A hemolytic reaction follows the transfusion of mismatched blood. Transfusion with serologically incompatible blood triggers the most serious reaction, marked by intravascular agglutination of RBCs. The recipient's antibodies (lgG or IgM) attach to the donor RBCs, leading to widespread clumping and destruction of the recipient's RBCs.
Transfusion with Rh-incompatible blood triggers a less serious reaction, known as Rh isoimmunization, within several days to 2 weeks. Rh reactions are most likely to occur in women who are sensitized to RBC antigens by prior pregnancy or unknown factors, such as bacterial or viral infection, and in people who have received more than five transfusions.
A febrile nonhemolytic reaction, the most common type of reaction, apparently develops when cytotoxic or agglutinating antibodies in the recipient's plasma attack antigens on transfused lymphocytes, granulocytes, or plasma cells.

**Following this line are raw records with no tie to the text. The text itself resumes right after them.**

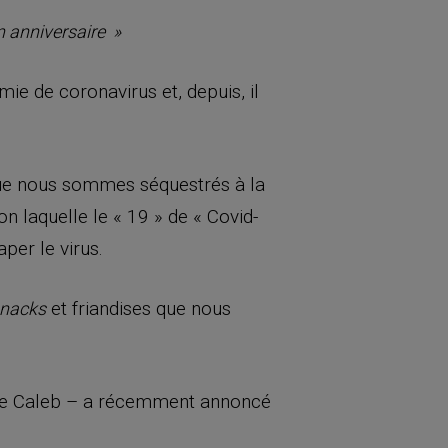
n anniversaire »
émie de coronavirus et, depuis, il
 que nous sommes séquestrés à la
n laquelle le « 19 » de « Covid-
per le virus.
et friandises que nous
nacks
 de Caleb – a récemment annoncé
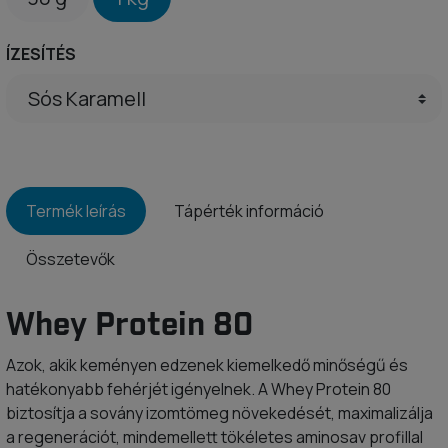
ÍZESÍTÉS
Termék leírás
Tápérték információ
Összetevők
Whey Protein 80
Azok, akik keményen edzenek kiemelkedő minőségű és
hatékonyabb fehérjét igényelnek. A Whey Protein 80
biztosítja a sovány izomtömeg növekedését, maximalizálja
a regenerációt, mindemellett tökéletes aminosav profillal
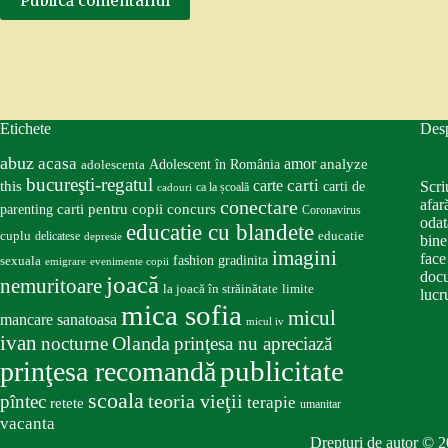
Publică comentariul
Etichete
Des
abuz
acasa
amor
Adolescent în România
analyze
adolescenta
bucureşti-regatul
carte
carti
this
Scri
carti de
ca la școală
cadouri
conectare
afar
carti pentru copii
concurs
parenting
Coronavirus
odat
educatie cu blandete
educatie
cuplu
delicatese
depresie
bine
imagini
face
fashion
gradinita
sexuala
emigrare
evenimente copii
docu
joacă
nemuritoare
la joacă în străinătate
limite
lucru
mica sofia
micul
mancare sanatoasa
micul iv
ivan
nocturne
Olanda
prinţesa nu apreciază
publicitate
prinţesa recomandă
scoala
teoria vieţii
pîntec
terapie
retete
umanitar
vacanta
Drepturi de autor © 2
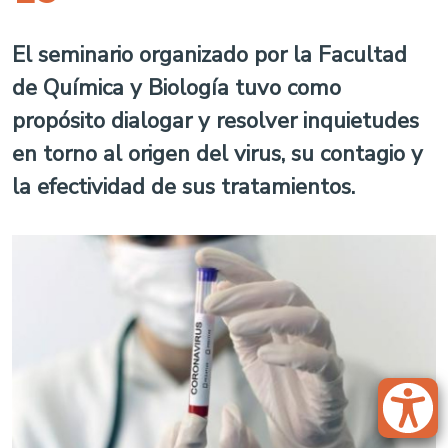
El seminario organizado por la Facultad
de Química y Biología tuvo como
propósito dialogar y resolver inquietudes
en torno al origen del virus, su contagio y
la efectividad de sus tratamientos.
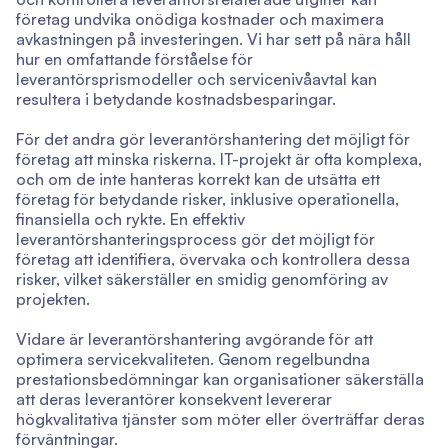
företag undvika onödiga kostnader och maximera
avkastningen på investeringen. Vi har sett på nära håll
hur en omfattande förståelse för
leverantörsprismodeller och servicenivåavtal kan
resultera i betydande kostnadsbesparingar.
För det andra gör leverantörshantering det möjligt för
företag att minska riskerna. IT-projekt är ofta komplexa,
och om de inte hanteras korrekt kan de utsätta ett
företag för betydande risker, inklusive operationella,
finansiella och rykte. En effektiv
leverantörshanteringsprocess gör det möjligt för
företag att identifiera, övervaka och kontrollera dessa
risker, vilket säkerställer en smidig genomföring av
projekten.
Vidare är leverantörshantering avgörande för att
optimera servicekvaliteten. Genom regelbundna
prestationsbedömningar kan organisationer säkerställa
att deras leverantörer konsekvent levererar
högkvalitativa tjänster som möter eller överträffar deras
förväntningar.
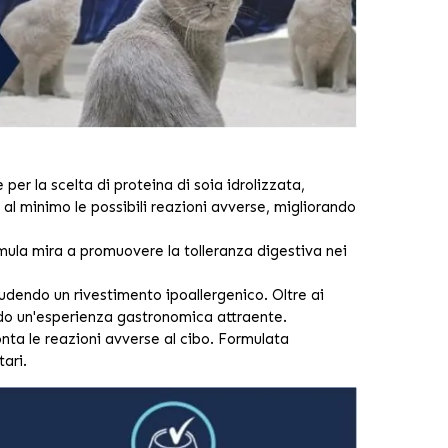
er la scelta di proteina di soia idrolizzata,
 al minimo le possibili reazioni avverse, migliorando
mula mira a promuovere la tolleranza digestiva nei
udendo un rivestimento ipoallergenico. Oltre ai
rendo un'esperienza gastronomica attraente.
nta le reazioni avverse al cibo. Formulata
tari.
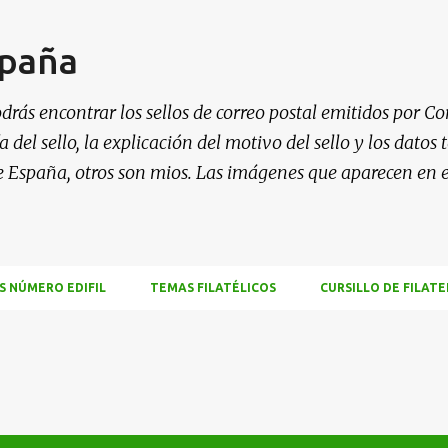
Ir al contenido principal
spaña
drás encontrar los sellos de correo postal emitidos por Co
 del sello, la explicación del motivo del sello y los datos
e España, otros son mios. Las imágenes que aparecen en 
S NÚMERO EDIFIL
TEMAS FILATÉLICOS
CURSILLO DE FILATE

Transfused soluble antigens can react with surface IgE molecules on mast cells and basophils, causing degranulation and release of allergic mediators. Antibodies against IgA in an IgA-deficient recipient can also trigger a severe allergic reaction (anaphylaxis).
Confirmation of a hemolytic transfusion reaction requires proof of blood incompatibility and evidence of hemolysis, such as hemoglobinuria, anti-A or anti-B antibodies in the serum, decreased serum hemoglobin levels, and elevated serum bilirubin levels. A patient who is suspected of having such a reaction should have his blood retyped and cross matched with the donor's blood.
After a hemolytic transfusion reaction, laboratory tests show increased indirect bilirubin and serum hemoglobin levels, decreased haptoglobin levels, and hemoglobin in urine. As the reaction progresses, test results may be consistent with those of DIC - such as thrombocytopenia, increased prothrombin time, and decreased fibrinogen level - and signs of acute tubular necrosis - such as increased blood urea nitrogen and serum creatinine levels.
If a hemolytic reaction occurs, the transfusion should be stopped immediately. Osmotic or loop diuretics can prevent acute tubular necrosis. Other symptomatic treatment includes I.V. vasopressors and normal saline solution to combat shock, epinephrine to treat dyspnea and wheezing, diphenhydramine to combat cellular histamine released from mast cells, corticosteroids to reduce inflammation, and mannitol or furosemide to maintain urinary tract function. Dialysis may also be necessary if acute tubular necrosis occurs.
Treatment for a nonhemolytic febrile reaction calls for antipyretics.
Typing of donated blood into ABO and Rh groups has reduced the risk of transfusion reaction.
Prior to a transfusion, blood is usually crossmatched to further confirm that the blood is compatible. A small amount of donor blood is mixed with a small amount of recipient blood and the mixture is examined under a microscope for signs of antibody reaction.